I agree that the theory is correct, at least to the first "clue." The sum would need to equal the missing house number but there is significance that two sum of two of the possibilties are equal it only shows that there could be two answers that meet the requirements.

I don't see how it's right even on a technicality. How could a house be numbered 13 while the house across the street is also numbered 13? It would seem logical for that house to be 12 or 14.

It comes down to there just isn't enough information given, like you said.

Its 2, 2, and 9. I did word it wrong in my first post. Stupid me. :( Its supposed to say the oldest is younger then then the next door neighbor. I feel like an idiot, I didnt realize I copied the problem wrong until I called someone.

To figure it out this is how it goes. You make the table you guys all did, then you add up the ages you got for each part of the table.

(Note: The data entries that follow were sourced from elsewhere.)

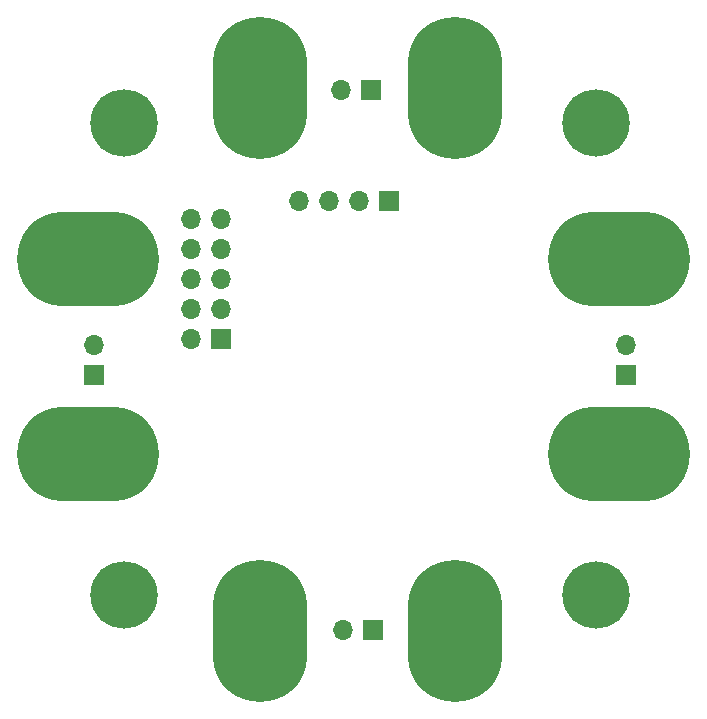
<source format=gbr>
%TF.GenerationSoftware,KiCad,Pcbnew,(5.1.8-0-10_14)*%
%TF.CreationDate,2021-02-18T22:33:31+08:00*%
%TF.ProjectId,batt_board,62617474-5f62-46f6-9172-642e6b696361,v0.2*%
%TF.SameCoordinates,Original*%
%TF.FileFunction,Soldermask,Bot*%
%TF.FilePolarity,Negative*%
%FSLAX46Y46*%
G04 Gerber Fmt 4.6, Leading zero omitted, Abs format (unit mm)*
G04 Created by KiCad (PCBNEW (5.1.8-0-10_14)) date 2021-02-18 22:33:31*
%MOMM*%
%LPD*%
G01*
G04 APERTURE LIST*
%ADD10R,1.700000X1.700000*%
%ADD11O,1.700000X1.700000*%
%ADD12O,8.000000X12.000000*%
%ADD13O,12.000000X8.000000*%
%ADD14C,5.700000*%
%ADD15C,3.600000*%
G04 APERTURE END LIST*
D10*
%TO.C,conn2upper1*%
X128270000Y-83312000D03*
D11*
X125730000Y-83312000D03*
X128270000Y-80772000D03*
X125730000Y-80772000D03*
X128270000Y-78232000D03*
X125730000Y-78232000D03*
X128270000Y-75692000D03*
X125730000Y-75692000D03*
X128270000Y-73152000D03*
X125730000Y-73152000D03*
%TD*%
D12*
%TO.C,J2*%
X148077200Y-108050800D03*
X131567200Y-108050800D03*
%TD*%
D13*
%TO.C,J5*%
X116949200Y-93077200D03*
X116949200Y-76567200D03*
%TD*%
%TO.C,J4*%
X161949200Y-93077200D03*
X161949200Y-76567200D03*
%TD*%
D12*
%TO.C,J3*%
X148077200Y-62050800D03*
X131567200Y-62050800D03*
%TD*%
D14*
%TO.C,H4*%
X160000000Y-65000000D03*
D15*
X160000000Y-65000000D03*
%TD*%
D14*
%TO.C,H2*%
X120000000Y-105000000D03*
D15*
X120000000Y-105000000D03*
%TD*%
D10*
%TO.C,Receiver1*%
X142494000Y-71628000D03*
D11*
X139954000Y-71628000D03*
X137414000Y-71628000D03*
X134874000Y-71628000D03*
%TD*%
D14*
%TO.C,H3*%
X160000000Y-105000000D03*
D15*
X160000000Y-105000000D03*
%TD*%
D14*
%TO.C,H1*%
X120000000Y-65000000D03*
D15*
X120000000Y-65000000D03*
%TD*%
D11*
%TO.C,CH4*%
X117475000Y-83820000D03*
D10*
X117475000Y-86360000D03*
%TD*%
D11*
%TO.C,CH3*%
X138532200Y-107950000D03*
D10*
X141072200Y-107950000D03*
%TD*%
D11*
%TO.C,CH2*%
X162560000Y-83820000D03*
D10*
X162560000Y-86360000D03*
%TD*%
D11*
%TO.C,CH1*%
X138430000Y-62230000D03*
D10*
X140970000Y-62230000D03*
%TD*%
M02*

</source>
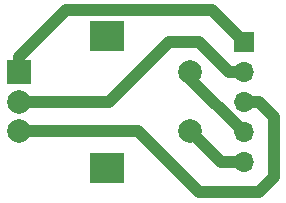
<source format=gbr>
%TF.GenerationSoftware,KiCad,Pcbnew,5.1.10-88a1d61d58~90~ubuntu20.04.1*%
%TF.CreationDate,2022-04-06T20:45:46+02:00*%
%TF.ProjectId,AlarmClock-encoder,416c6172-6d43-46c6-9f63-6b2d656e636f,rev?*%
%TF.SameCoordinates,PX791ddc0PY6d01460*%
%TF.FileFunction,Copper,L2,Bot*%
%TF.FilePolarity,Positive*%
%FSLAX46Y46*%
G04 Gerber Fmt 4.6, Leading zero omitted, Abs format (unit mm)*
G04 Created by KiCad (PCBNEW 5.1.10-88a1d61d58~90~ubuntu20.04.1) date 2022-04-06 20:45:46*
%MOMM*%
%LPD*%
G01*
G04 APERTURE LIST*
%TA.AperFunction,ComponentPad*%
%ADD10R,2.000000X2.000000*%
%TD*%
%TA.AperFunction,ComponentPad*%
%ADD11C,2.000000*%
%TD*%
%TA.AperFunction,ComponentPad*%
%ADD12R,3.000000X2.500000*%
%TD*%
%TA.AperFunction,ComponentPad*%
%ADD13O,1.700000X1.700000*%
%TD*%
%TA.AperFunction,ComponentPad*%
%ADD14R,1.700000X1.700000*%
%TD*%
%TA.AperFunction,Conductor*%
%ADD15C,1.000000*%
%TD*%
G04 APERTURE END LIST*
D10*
%TO.P,SW1,A*%
%TO.N,/A*%
X3810000Y17780000D03*
D11*
%TO.P,SW1,C*%
%TO.N,/C*%
X3810000Y15280000D03*
%TO.P,SW1,B*%
%TO.N,/B*%
X3810000Y12780000D03*
D12*
%TO.P,SW1,MP*%
%TO.N,N/C*%
X11310000Y20880000D03*
X11310000Y9680000D03*
D11*
%TO.P,SW1,S1*%
%TO.N,/S1*%
X18310000Y17780000D03*
%TO.P,SW1,S2*%
%TO.N,/S2*%
X18310000Y12780000D03*
%TD*%
D13*
%TO.P,J1,5*%
%TO.N,/S2*%
X22860000Y10160000D03*
%TO.P,J1,4*%
%TO.N,/S1*%
X22860000Y12700000D03*
%TO.P,J1,3*%
%TO.N,/B*%
X22860000Y15240000D03*
%TO.P,J1,2*%
%TO.N,/C*%
X22860000Y17780000D03*
D14*
%TO.P,J1,1*%
%TO.N,/A*%
X22860000Y20320000D03*
%TD*%
D15*
%TO.N,/S2*%
X20930000Y10160000D02*
X18310000Y12780000D01*
X22860000Y10160000D02*
X20930000Y10160000D01*
%TO.N,/S1*%
X18310000Y17250000D02*
X18310000Y17780000D01*
X22860000Y12700000D02*
X18310000Y17250000D01*
%TO.N,/B*%
X3810000Y12780000D02*
X13890000Y12780000D01*
X13890000Y12780000D02*
X19050000Y7620000D01*
X19050000Y7620000D02*
X24130000Y7620000D01*
X24130000Y7620000D02*
X25400000Y8890000D01*
X25400000Y8890000D02*
X25400000Y13970000D01*
X24130000Y15240000D02*
X22860000Y15240000D01*
X25400000Y13970000D02*
X24130000Y15240000D01*
%TO.N,/C*%
X21657919Y17780000D02*
X22860000Y17780000D01*
X19117919Y20320000D02*
X21657919Y17780000D01*
X16510000Y20320000D02*
X19117919Y20320000D01*
X11470000Y15280000D02*
X16510000Y20320000D01*
X3810000Y15280000D02*
X11470000Y15280000D01*
%TO.N,/A*%
X3810000Y17780000D02*
X3810000Y19050000D01*
X20149999Y23030001D02*
X22860000Y20320000D01*
X7790001Y23030001D02*
X20149999Y23030001D01*
X3810000Y19050000D02*
X7790001Y23030001D01*
%TD*%
M02*

</source>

You will get 2 answers that are the same; 2, 2, and 9, and 1, 6, and 6. But it said that there is an oldest one, so that eliminates 1, 6, and 6, so therefore it has to be 2, 2, and 9.

Originally posted by ilpadrino113
ummm..... no


the product of 3 12's = 1728


but close tho:rolleyes:

my bad I read it as saying sum, not product, chill my man ~

Who in the world said that there was another house with the number 13?

There is obviously a reason for the 3rd clue. If the house number were anything else, the third clue wouldn't be needed, AND we would need the house number to solve the problem (or else a different third clue).

But since the third clue has nothing to do with house numbers, we have to assume the house number is 13, because it's the only one with two solutions.

Never anywhere does it say that there is another house with the same number. Just because you have two possible solutions with the number 13 doesn't mean there are two different houses with the number 13.

Haha, turns out I had the problem right from the beginning. The person I called copied the problem wrong. Try and figure it out using my first post. It IS possible, so dont tell me there isnt enough information. Have fun. :devil:

Im still sticking with my answer of there isnt enough information given. In all equations there is only a possible answer if there are one unknown. In this equation the possibilities are varied because there are more than one unknowns. EXAMPLE: 2+x=5 you know that x=3. This equation is more like x+x=5 and there could be multiple answers.

Originally posted by rooster_20
Im still sticking with my answer of there isnt enough information given. In all equations there is only a possible answer if there are one unknown. In this equation the possibilities are varied because there are more than one unknowns. EXAMPLE: 2+x=5 you know that x=3. This equation is more like x+x=5 and there could be multiple answers.

Nope, there is a way to get one, and only one answer.

Alright, I think we give up:p